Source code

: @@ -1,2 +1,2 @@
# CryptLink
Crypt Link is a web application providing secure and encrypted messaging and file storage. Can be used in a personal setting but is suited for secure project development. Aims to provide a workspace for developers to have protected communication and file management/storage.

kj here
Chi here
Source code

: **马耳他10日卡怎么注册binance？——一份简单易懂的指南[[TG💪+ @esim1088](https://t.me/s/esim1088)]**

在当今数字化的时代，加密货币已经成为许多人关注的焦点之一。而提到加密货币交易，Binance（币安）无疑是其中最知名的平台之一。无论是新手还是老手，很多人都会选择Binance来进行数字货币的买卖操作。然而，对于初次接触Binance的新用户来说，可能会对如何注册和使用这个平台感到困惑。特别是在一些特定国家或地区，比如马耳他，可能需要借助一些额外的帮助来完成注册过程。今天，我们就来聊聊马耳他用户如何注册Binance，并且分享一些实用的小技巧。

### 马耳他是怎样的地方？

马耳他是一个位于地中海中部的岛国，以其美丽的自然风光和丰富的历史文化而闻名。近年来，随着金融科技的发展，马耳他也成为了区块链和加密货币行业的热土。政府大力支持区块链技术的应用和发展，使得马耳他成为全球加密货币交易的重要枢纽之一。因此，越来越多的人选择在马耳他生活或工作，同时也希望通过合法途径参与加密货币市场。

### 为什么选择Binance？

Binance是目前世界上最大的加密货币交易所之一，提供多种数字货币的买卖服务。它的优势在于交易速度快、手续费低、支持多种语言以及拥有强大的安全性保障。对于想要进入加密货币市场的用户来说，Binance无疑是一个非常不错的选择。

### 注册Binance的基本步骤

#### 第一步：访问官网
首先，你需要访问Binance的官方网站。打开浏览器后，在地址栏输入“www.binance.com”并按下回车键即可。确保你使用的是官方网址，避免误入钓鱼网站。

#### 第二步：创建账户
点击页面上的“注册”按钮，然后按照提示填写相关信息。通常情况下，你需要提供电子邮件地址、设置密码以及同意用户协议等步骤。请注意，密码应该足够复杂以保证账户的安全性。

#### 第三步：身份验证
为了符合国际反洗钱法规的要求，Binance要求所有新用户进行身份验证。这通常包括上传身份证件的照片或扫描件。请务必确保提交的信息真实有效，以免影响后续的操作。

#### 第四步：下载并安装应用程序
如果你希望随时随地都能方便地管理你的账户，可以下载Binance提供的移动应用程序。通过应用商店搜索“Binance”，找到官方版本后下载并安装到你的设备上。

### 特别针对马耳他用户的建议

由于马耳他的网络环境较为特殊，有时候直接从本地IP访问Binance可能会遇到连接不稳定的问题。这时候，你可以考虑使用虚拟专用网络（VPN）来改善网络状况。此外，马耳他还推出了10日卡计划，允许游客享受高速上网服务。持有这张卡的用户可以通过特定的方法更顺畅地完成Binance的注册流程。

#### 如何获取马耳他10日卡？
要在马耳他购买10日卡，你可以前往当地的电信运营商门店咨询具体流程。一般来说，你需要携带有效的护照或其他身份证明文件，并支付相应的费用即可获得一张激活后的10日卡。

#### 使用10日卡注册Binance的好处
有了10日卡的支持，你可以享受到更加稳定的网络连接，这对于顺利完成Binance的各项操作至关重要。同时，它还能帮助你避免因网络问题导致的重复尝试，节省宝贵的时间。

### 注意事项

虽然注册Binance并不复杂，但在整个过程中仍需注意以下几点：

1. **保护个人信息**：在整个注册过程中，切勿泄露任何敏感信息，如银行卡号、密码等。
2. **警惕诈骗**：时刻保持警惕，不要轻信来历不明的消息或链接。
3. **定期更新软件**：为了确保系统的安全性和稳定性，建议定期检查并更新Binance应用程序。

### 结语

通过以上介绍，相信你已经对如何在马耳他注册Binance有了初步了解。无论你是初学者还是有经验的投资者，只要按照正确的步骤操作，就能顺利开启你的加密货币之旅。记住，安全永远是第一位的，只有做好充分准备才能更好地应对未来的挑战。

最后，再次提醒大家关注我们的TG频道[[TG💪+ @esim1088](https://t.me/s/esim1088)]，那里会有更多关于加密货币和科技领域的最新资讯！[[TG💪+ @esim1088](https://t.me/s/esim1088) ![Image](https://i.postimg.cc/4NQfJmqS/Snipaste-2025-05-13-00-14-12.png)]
★ ★ ★ ★ ★
• [Task prompt]:
Go through the listing above line by line and state how many lines include the string "https". Write only the number.

• [Exercise answer]:
2